§ WHAT YOU WILL DO
**1.** In the blog post on emotional armor, what field did the writer's sister R. go into?
**2.** Please transcribe the blog post on emotional armor from "In Wiseman's book, this" up to and including "her, a revelation.".
**3.** Go on with the blog post on emotional armor, starting after its final sentence.

§ SOURCE EXTRACT
BEGIN
Sunday, May 4, 2008

The perverse bibliophile is useful.

I have been told that I am an emotionally intelligent person, or something to this effect on more than one occasion. My sister, R. , is fascinated with the way I behave, and think about things. I tend to take this with a smidge of salt, as she is tremendously more intelligent and motivated than me in just about every way. Luckily, we went into different fields. I went the literature route, and she went the hard science route. Seldom do the two meet, although we share fiction tastes. Perhaps this is even the root of the difference: my academic endeavors were focused on the analysis of fictional characters. How they acted, why they said the things they said, and what this all means was my whole focus for several years. R., on the other hand, observes insects.

This was going somewhere. . . ah, yes.

A friend of mine called the other day, looking for my life partner, Paradox. He was not around, and she decided to ask me, instead. What her query boiled down to was weather or not it is dishonest for someone to elicit the admission of emotional vulnerabilities, if they don't really care about either you, or the vulnerabilities.

My answer would have been "No!" regardless, I think. But fresh off of a re-read of Jay Wiseman's SM 101: An Introduction, I had a reasoning and justification on tap. Namely, that it is ethically questionable, if not downright wrong to open a person's armor more than you are willing to help them put it back together.

After all, we all have a layer of armor, or skin, or manner, or something that keeps us from blurting out our troubles to the supermarket clerk when they ask us how we are doing. Intimacy, especially emotional intimacy, is, in my opinion, a reciprocal relationship. One does not offer intimacy without the expectation of intimacy in return. The exception might be in certain professional relationships, such as therapists. Even then, it seems to me, there is a commitment to working through any issues that are raise in therapy.

In Wiseman's book, this is explicated slightly differently. As I recall, his phrasing is along the lines of "Don't do anything to a person which is beyond their ability to self-heal." He, of course, is coming at this from the perspective of both physical and mental harm in the context of consensual power play, where as in this case I was using it to apply to everyday emotional exposure and intimacy.

Nevertheless, it worked. My friend felt that this concept was very helpful to her, and her situation. Then, she praised me for, what was to her, a revelation.
END
§ Saved data entries
BEGIN
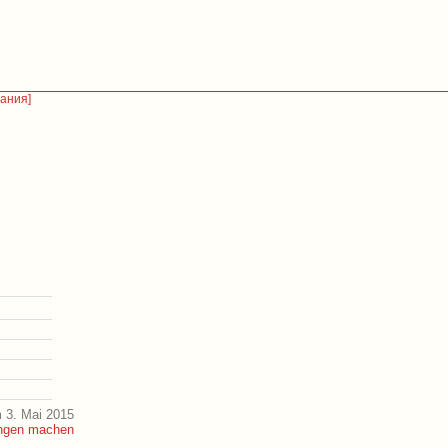
тания]
 3. Mai 2015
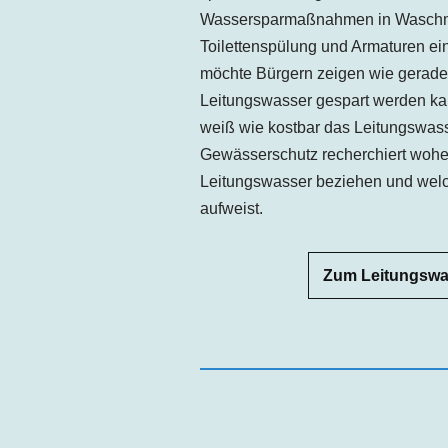
Wassersparmaßnahmen in Waschm
Toilettenspülung und Armaturen e
möchte Bürgern zeigen wie gerade
Leitungswasser gespart werden kann
weiß wie kostbar das Leitungswass
Gewässerschutz recherchiert woher 
Leitungswasser beziehen und welc
aufweist.
Zum Leitungswas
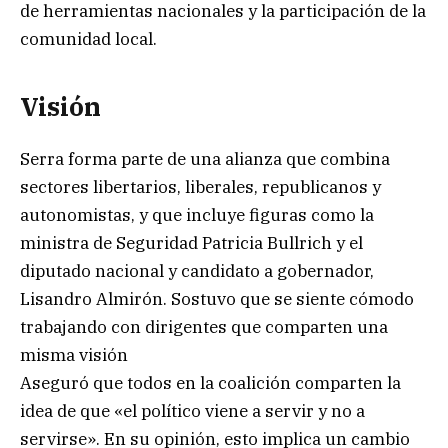
de herramientas nacionales y la participación de la
comunidad local.
Visión
Serra forma parte de una alianza que combina
sectores libertarios, liberales, republicanos y
autonomistas, y que incluye figuras como la
ministra de Seguridad Patricia Bullrich y el
diputado nacional y candidato a gobernador,
Lisandro Almirón. Sostuvo que se siente cómodo
trabajando con dirigentes que comparten una
misma visión
Aseguró que todos en la coalición comparten la
idea de que «el político viene a servir y no a
servirse». En su opinión, esto implica un cambio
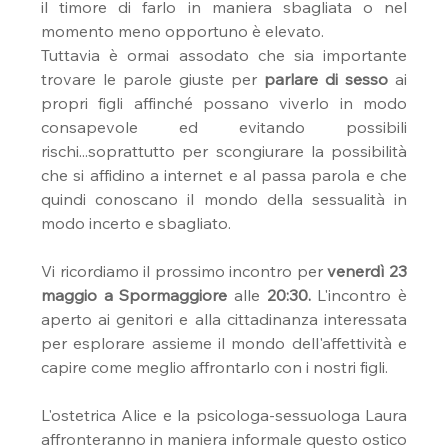
il timore di farlo in maniera sbagliata o nel 
momento meno opportuno è elevato.
Tuttavia è ormai assodato che sia importante 
trovare le parole giuste per 
parlare di sesso
 ai 
propri figli affinché possano viverlo in modo 
consapevole ed evitando possibili 
rischi...soprattutto per scongiurare la possibilità 
che si affidino a internet e al passa parola e che 
quindi conoscano il mondo della sessualità in 
modo incerto e sbagliato.
Vi ricordiamo il prossimo incontro per 
venerdì 23 
maggio a Spormaggiore 
alle 
20:30. 
L'incontro è 
aperto ai genitori e alla cittadinanza interessata 
per esplorare assieme il mondo dell'affettività e 
capire come meglio affrontarlo con i nostri figli.
L'ostetrica Alice e la psicologa-sessuologa Laura 
affronteranno in maniera informale questo ostico 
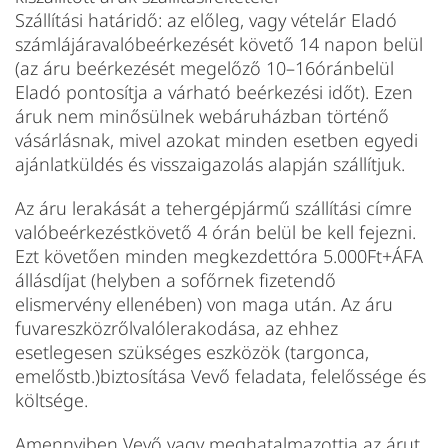
Szállítási határidő: az előleg, vagy vételár Eladó
számlájáravalóbeérkezését követő 14 napon belül
(az áru beérkezését megelőző 10–16óránbelül
Eladó pontosítja a várható beérkezési időt). Ezen
áruk nem minősülnek webáruházban történő
vásárlásnak, mivel azokat minden esetben egyedi
ajánlatküldés és visszaigazolás alapján szállítjuk.
Az áru lerakását a tehergépjármű szállítási címre
valóbeérkezéstkövető 4 órán belül be kell fejezni.
Ezt követően minden megkezdettóra 5.000Ft+ÁFA
állásdíjat (helyben a sofőrnek fizetendő
elismervény ellenében) von maga után. Az áru
fuvareszközrőlvalólerakodása, az ehhez
esetlegesen szükséges eszközök (targonca,
emelőstb.)biztosítása Vevő feladata, felelőssége és
költsége.
Amennyiben Vevő vagy meghatalmazottja az árut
END
§ EXPECTED OUTPUTS
**1.** She went the hard science route.

**2.**
In Wiseman's book, this is explicated slightly differently. As I recall, his phrasing is along the lines of "Don't do anything to a person which is beyond their ability to self-heal." He, of course, is coming at this from the perspective of both physical and mental harm in the context of consensual power play, where as in this case I was using it to apply to everyday emotional exposure and intimacy.

Nevertheless, it worked. My friend felt that this concept was very helpful to her, and her situation. Then, she praised me for, what was to her, a revelation.

**3.**
I took the praise as it was intended, graciously. But in the back of my head, I was jumping up and down, saying "I told you all that perverse literature you've been reading was useful! See?"


I. Mazzikin said...

You did not think it was useful after supplying material for your friends at our reading event, or after counseling myslf and others in our relationships? It is quite useful. In afct, I think I shall re-read the book in question now.

penchanter said...

I wonder how often questions about the opposite scenario come up. Sometimes, I feel like breaking down your own armor can be as harmful as breaking down someone else's, especially if you leave the other party holding the bag, as it were: "Look, here I am, open and vulnerable and broken. Fix me." Of course, the same answer you supplied to your friend (not to knock down any walls you don't also plan to mend) is probably still the best one. At the same time, I'm never really sure how to identify the borderline between legitimate need and emotional manipulation.

shadowedge said...

I think the essential diffence is encapsulated in the phrase "I'm broken, now fix me."

I think that is just as unethical as trying to break someone's armour dowm, alibet in the opposite direction.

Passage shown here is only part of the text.